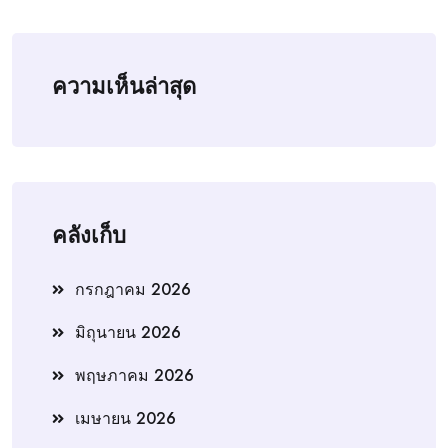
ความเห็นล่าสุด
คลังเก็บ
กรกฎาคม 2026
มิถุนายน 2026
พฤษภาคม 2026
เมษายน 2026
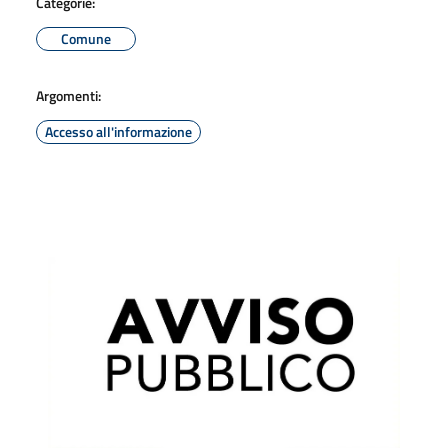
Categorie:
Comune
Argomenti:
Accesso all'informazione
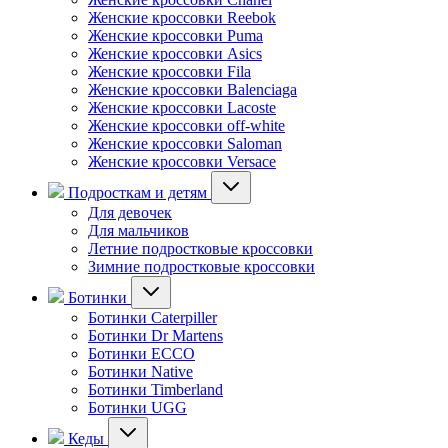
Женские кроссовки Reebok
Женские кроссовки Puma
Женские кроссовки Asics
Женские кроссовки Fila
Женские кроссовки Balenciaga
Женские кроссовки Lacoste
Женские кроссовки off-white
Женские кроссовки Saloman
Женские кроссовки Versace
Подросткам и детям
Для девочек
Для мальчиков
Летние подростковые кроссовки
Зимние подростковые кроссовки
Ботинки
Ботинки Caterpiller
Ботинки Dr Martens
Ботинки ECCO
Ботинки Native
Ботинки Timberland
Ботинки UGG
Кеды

======

* Task statement *
Copy every line of text from the records above, word for word, leaving out the pictures.

* Completed task *
ความเห็นล่าสุด
คลังเก็บ
กรกฎาคม 2026
มิถุนายน 2026
พฤษภาคม 2026
เมษายน 2026
Categorie:
Comune
Argomenti:
Accesso all'informazione
Женские кроссовки Reebok
Женские кроссовки Puma
Женские кроссовки Asics
Женские кроссовки Fila
Женские кроссовки Balenciaga
Женские кроссовки Lacoste
Женские кроссовки off-white
Женские кроссовки Saloman
Женские кроссовки Versace
Подросткам и детям
Для девочек
Для мальчиков
Летние подростковые кроссовки
Зимние подростковые кроссовки
Ботинки
Ботинки Caterpiller
Ботинки Dr Martens
Ботинки ECCO
Ботинки Native
Ботинки Timberland
Ботинки UGG
Кеды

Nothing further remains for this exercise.